Given passage
Maximum likelihood estimation

In the beginning, we could get a sample set $x_1,x_2,…$, and we assume these points are independent with each other. Then we could get the possibility for us to get these points. $p(x_1,x_2,x_3…,x_m;\theta) = \prod_{i=1}^m p(x_i;\theta)$

So, what’s the most possible $\theta$ under this circumstance, it is when this possibility get its maximum value. Therefore, we want to maximize $\theta$, to calculate $$maximize_\theta ; \prod_{i=1}^m p(x^{(i)};\theta)$$ If we take the log to $p(x)$, we could get the log likelihood of the data, which is also equivalent to that value. $$maximize_\theta ; \frac{1}{m} \sum_{i=1}^m \log p(x^{(i)};\theta)$$

Therefore, when we need to calculate $\phi$ in Bernoulli distribution, we could use $p(X = x; \phi) = \phi^x (1-\phi)^{(1-x)}$ to capture $x=1$ and $x=0$ at the same time. Then we could rewrite it to $maximize_{\phi} \sum_{i=1}^m (x^{(i)}\log\phi + (1-x^{(i)}) \log (1-\phi))$

In order to maximize this equation, let’s take the derivative and set it equal to 0. So, we could know why we could estimate $\phi$ just like this. $$\begin{split} \frac{d}{d \phi} \sum_{i=1}^m \left (x^{(i)}\log\phi + (1-x^{(i)}) \log (1-\phi) \right ) & = \sum_{i=1}^m \frac{d}{d \phi} \left ( x^{(i)}\log\phi + (1-x^{(i)}) \log (1-\phi) \right ) \ & = \sum_{i=1}^m \left ( \frac{x^{(i)}}{\phi} - \frac{1-x^{(i)}}{1-\phi} \right ) \end{split}$$

$$\begin{split} & \sum_{i=1}^m \left ( \frac{x^{(i)}}{\phi} - \frac{1-x^{(i)}}{1-\phi} \right ) = 0 \ \Longrightarrow ;; & \frac{\sum_{i=1}^m x^{(i)}}{\phi} - \frac{\sum_{i=1}^m (1-x^{(i)})} {1-\phi} = 0 \ \Longrightarrow ;; & (1-\phi) \sum_{i=1}^m x^{(i)} - \phi \sum_{i=1}^m (1-x^{(i)}) = 0 \ \Longrightarrow ;; & \sum_{i=1}^m x^{(i)} = \phi \sum_{i=1}^m (x^{(i)} + (1-x^{(i)})) \ \Longrightarrow ;; & \sum_{i=1}^m x^{(i)} = \phi m \ \Longrightarrow ;; & \phi = \frac{\sum_{i=1}^m x^{(i)}}{m}. \end{split}$$

Naive bayes

Naive bayes is an easy method, the key is to calculate $$p(Y \mid X) = \frac{p(X \mid Y)p(Y)}{\sum_y p(X \mid y) p(y)}$$. We could calculate $P(X \ mid Y)$ and $P(Y)$ respectively.

Records

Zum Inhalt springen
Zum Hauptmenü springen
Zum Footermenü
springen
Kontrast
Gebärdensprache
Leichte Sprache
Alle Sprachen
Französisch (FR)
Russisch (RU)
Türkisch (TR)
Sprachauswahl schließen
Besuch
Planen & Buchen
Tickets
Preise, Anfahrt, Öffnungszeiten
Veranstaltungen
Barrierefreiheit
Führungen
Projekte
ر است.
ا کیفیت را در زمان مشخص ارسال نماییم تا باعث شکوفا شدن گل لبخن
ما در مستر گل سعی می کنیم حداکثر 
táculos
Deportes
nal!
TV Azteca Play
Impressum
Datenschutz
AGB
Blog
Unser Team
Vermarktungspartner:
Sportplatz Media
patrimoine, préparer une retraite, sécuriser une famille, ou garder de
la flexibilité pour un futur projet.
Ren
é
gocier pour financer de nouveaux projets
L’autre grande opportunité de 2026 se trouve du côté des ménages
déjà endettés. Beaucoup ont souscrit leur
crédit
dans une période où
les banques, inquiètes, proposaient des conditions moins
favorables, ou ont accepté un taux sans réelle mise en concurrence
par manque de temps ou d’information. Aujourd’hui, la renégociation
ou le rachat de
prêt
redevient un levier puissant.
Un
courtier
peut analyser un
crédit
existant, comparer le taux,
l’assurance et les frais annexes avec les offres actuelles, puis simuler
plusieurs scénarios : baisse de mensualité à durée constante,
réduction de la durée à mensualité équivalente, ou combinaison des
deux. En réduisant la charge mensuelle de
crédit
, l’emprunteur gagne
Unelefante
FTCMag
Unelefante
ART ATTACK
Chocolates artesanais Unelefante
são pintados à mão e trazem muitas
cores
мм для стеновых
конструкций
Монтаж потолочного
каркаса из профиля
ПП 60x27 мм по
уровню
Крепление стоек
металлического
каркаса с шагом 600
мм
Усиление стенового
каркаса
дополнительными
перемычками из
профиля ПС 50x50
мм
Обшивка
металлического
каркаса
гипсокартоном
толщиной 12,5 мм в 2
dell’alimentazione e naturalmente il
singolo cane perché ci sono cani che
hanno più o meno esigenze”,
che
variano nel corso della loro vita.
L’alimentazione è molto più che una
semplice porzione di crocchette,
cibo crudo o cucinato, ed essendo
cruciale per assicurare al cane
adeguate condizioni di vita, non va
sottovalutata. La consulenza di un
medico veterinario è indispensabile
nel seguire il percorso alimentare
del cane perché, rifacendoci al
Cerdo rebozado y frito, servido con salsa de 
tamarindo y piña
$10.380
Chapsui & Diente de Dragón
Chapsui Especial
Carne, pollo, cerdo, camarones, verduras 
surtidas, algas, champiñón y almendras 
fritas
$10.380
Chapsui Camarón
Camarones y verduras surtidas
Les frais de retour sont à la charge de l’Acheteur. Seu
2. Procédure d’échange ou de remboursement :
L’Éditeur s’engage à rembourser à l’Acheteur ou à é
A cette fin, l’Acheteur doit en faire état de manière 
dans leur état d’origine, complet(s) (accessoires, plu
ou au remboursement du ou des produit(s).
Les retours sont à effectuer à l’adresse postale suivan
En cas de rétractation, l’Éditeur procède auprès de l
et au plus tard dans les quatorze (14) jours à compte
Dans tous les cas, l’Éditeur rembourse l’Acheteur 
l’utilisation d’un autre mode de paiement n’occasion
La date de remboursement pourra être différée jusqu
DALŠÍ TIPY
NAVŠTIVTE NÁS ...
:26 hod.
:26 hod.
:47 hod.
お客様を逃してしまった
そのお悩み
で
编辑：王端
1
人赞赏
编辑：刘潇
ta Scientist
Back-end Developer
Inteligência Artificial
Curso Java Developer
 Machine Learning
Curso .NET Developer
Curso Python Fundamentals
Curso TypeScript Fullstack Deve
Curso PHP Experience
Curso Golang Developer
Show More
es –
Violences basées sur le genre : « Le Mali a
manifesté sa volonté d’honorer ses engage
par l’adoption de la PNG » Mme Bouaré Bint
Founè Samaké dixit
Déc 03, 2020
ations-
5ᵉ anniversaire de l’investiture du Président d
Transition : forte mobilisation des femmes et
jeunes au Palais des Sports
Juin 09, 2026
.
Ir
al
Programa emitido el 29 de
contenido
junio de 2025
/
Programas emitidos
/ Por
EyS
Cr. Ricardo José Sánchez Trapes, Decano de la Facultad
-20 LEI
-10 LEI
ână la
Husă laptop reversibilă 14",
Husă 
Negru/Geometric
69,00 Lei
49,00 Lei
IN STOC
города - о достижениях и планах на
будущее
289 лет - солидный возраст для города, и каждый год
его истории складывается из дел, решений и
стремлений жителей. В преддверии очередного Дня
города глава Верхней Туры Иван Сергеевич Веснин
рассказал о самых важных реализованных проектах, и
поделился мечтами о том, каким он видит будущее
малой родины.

Problems to work on
**a)** Rewrite the passage on maximum likelihood and naive Bayes from "Naive bayes is" to "and $P(Y)$ respectively.", putting "a simple method" in place of "an easy method".
**b)** Extend the passage on maximum likelihood and naive Bayes, picking up right after its final sentence.

Responses by item number
**a)**
Naive bayes is a simple method, the key is to calculate $$p(Y \mid X) = \frac{p(X \mid Y)p(Y)}{\sum_y p(X \mid y) p(y)}$$. We could calculate $P(X \ mid Y)$ and $P(Y)$ respectively.

**b)**
The naive Bayes approach, however, is to make the additional assumption that the individual features $X_i$ are conditionally independent given $Y$ . This lets us represent the condition $p(X \mid Y) = \prod_{i=1}^n p(X_i \mid Y)$.

For example, we need to detect spam mail. We need to training the classifier. The training data tells us $P(words|spam)$ and $P(words’|not spam)$, then we could get the $P(spam)$, we could use $P(spam|words’’) = \frac{p(words|spam)P(spam)}{p(words|spam)P(spam)+p(words|not spam)P(not spam)}$

We could use log to avoid too small value yield from $\prod$, like $\log p(y) + \sum_{i=1}^n \log p(x_i \mid y)$.

We also could use laplace smoothing to avoid zero. $\phi_i^y = \frac{\sum_{j=1}^m x_i^{(j)} \mathrm{1}{y^{(j)} = y} + 1}{\sum_{j=1}^m \mathrm{1}{y^{(j)} = y} + 2}$

logistic regression

We could get this formula from logistic regression and we also could think it using MLE.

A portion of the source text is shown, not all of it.